- [Record extracts]
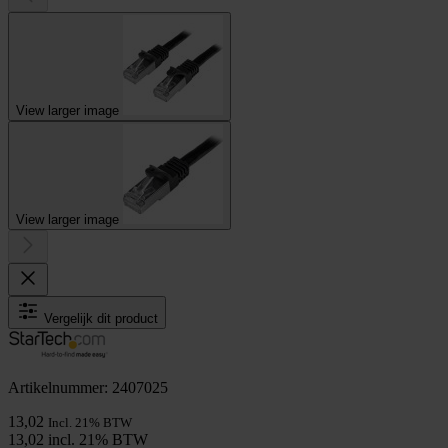
View larger image
View larger image
Vergelijk dit product
Artikelnummer: 2407025
13,02
Incl. 21% BTW
13,02 incl. 21% BTW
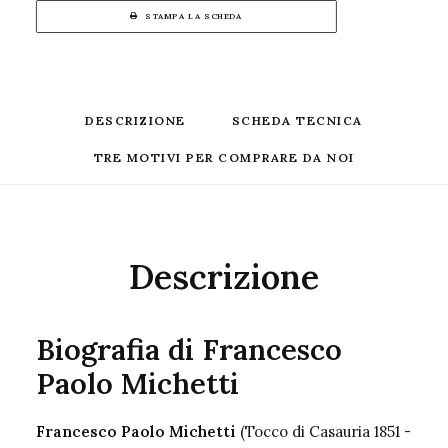
STAMPA LA SCHEDA
DESCRIZIONE
SCHEDA TECNICA
TRE MOTIVI PER COMPRARE DA NOI
Descrizione
Biografia di Francesco
Paolo Michetti
Francesco Paolo Michetti
(Tocco di Casauria 1851 -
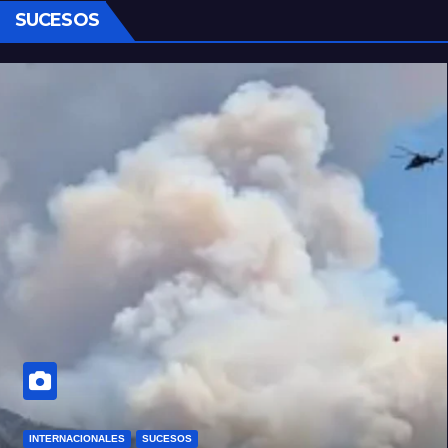
SUCESOS
INTERNACIONALES
SUCESOS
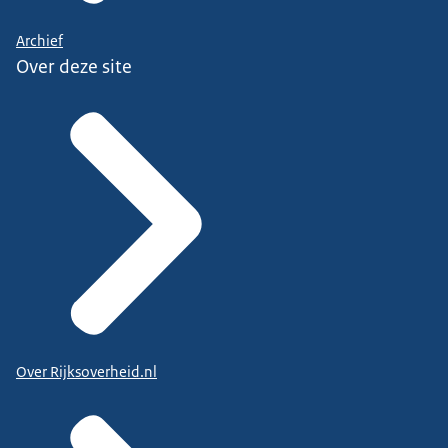
Archief
Over deze site
Over Rijksoverheid.nl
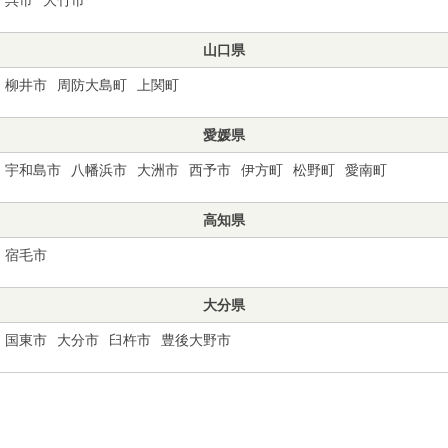
山口県
柳井市
周防大島町
上関町
愛媛県
宇和島市
八幡浜市
大洲市
西予市
伊方町
松野町
愛南町
高知県
宿毛市
大分県
国東市
大分市
臼杵市
豊後大野市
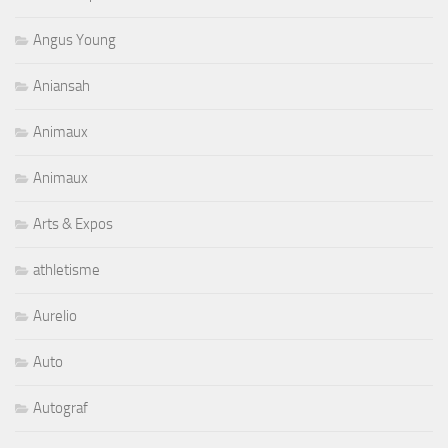
Angus Young
Aniansah
Animaux
Animaux
Arts & Expos
athletisme
Aurelio
Auto
Autograf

- [What this task involves] If a record contains a picture, drop the picture and repeat the rest exactly.

- [Response area]
View larger image
View larger image
Vergelijk dit product
Artikelnummer: 2407025
13,02
Incl. 21% BTW
13,02 incl. 21% BTW
STAMPA LA SCHEDA
DESCRIZIONE
SCHEDA TECNICA
TRE MOTIVI PER COMPRARE DA NOI
Descrizione
Biografia di Francesco
Paolo Michetti
Francesco Paolo Michetti
(Tocco di Casauria 1851 -
SUCESOS
INTERNACIONALES
SUCESOS
Archief
Over deze site
Over Rijksoverheid.nl
山口県
柳井市
周防大島町
上関町
愛媛県
宇和島市
八幡浜市
大洲市
西予市
伊方町
松野町
愛南町
高知県
宿毛市
大分県
国東市
大分市
臼杵市
豊後大野市
Angus Young
Aniansah
Animaux
Animaux
Arts & Expos
athletisme
Aurelio
Auto
Autograf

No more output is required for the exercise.